There are also plans to increase bed capacity for Ebola patients in Newcastle, Liverpool and Sheffield, to make a total of 26 beds available, he added.

Read more here: Some GPs still without Ebola safety suit and goggles

"I do believe we are amongst the best and most prepared countries in the world," he said.

"The situation will get worse before it gets better.
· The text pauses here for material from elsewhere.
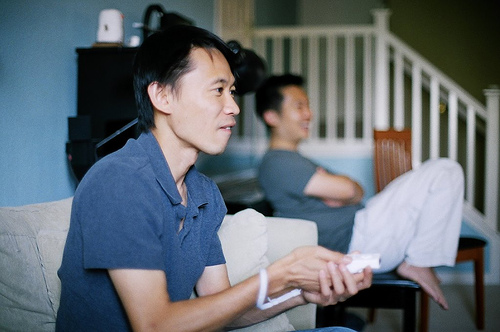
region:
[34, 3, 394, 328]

But we shouldn't flinch in our resolve to defeat Ebola, both the safety of the British population and as part of our responsibility to some of the poorest countries on the planet."

Mr Hunt said the public health risk to the UK remained low but screening at airports could be extended to Birmingham and Manchester if the risk level increases.

He also announced that calls to the NHS's non-emergency 111 phoneline will be screened for potential Ebola sufferers.

Read more here: Ebola outbreak 'most serious health crisis in modern times'

David Cameron said Britain was doing more than almost any other country to help solve the crisis in west Africa after it was revealed the UK had committed £125 million to tackling Ebola.

The Prime Minister said: "Not only are we doing more than almost any other country in the world to deal with this problem at source in Sierra Leone and other countries, we are also taking very vigorous steps here to make sure we keep our people safe."

Britain's latest Ebola aid flight delivering beds, personal protection suits, tents and 10 vehicles landed in Freetown today, International Development Secretary Justine Greening said. It includes equipment for a 92-bed unit being built by a UK team.

Aid delivered so far includes ambulances, water tanks, incinerators for disposing of clothing and other materials, generators and personal protection equipment.

Read more here: 'Promising' Ebola vaccine begins clinical trials on humans 

The World Health Organisation (WHO) has warned the epidemic is the "most severe acute health emergency in modern times", while the number of new cases of the disease is "rising exponentially" in the three hardest-hit countries - Guinea, Liberia, and Sierra Leone.

WHO director-general Margaret Chan said the Ebola outbreak had shown "the world is ill-prepared to respond to any severe, sustained, and threatening public health emergency".

The United States announced a Texas hospital worker who was in contact with Ebola victim Thomas Eric Duncan has become the first person to contract the infection within the country.

Officials in Dallas said there had been been a breach of protocol that led to the woman becoming infected after she wore full protective gear while treating Mr Duncan.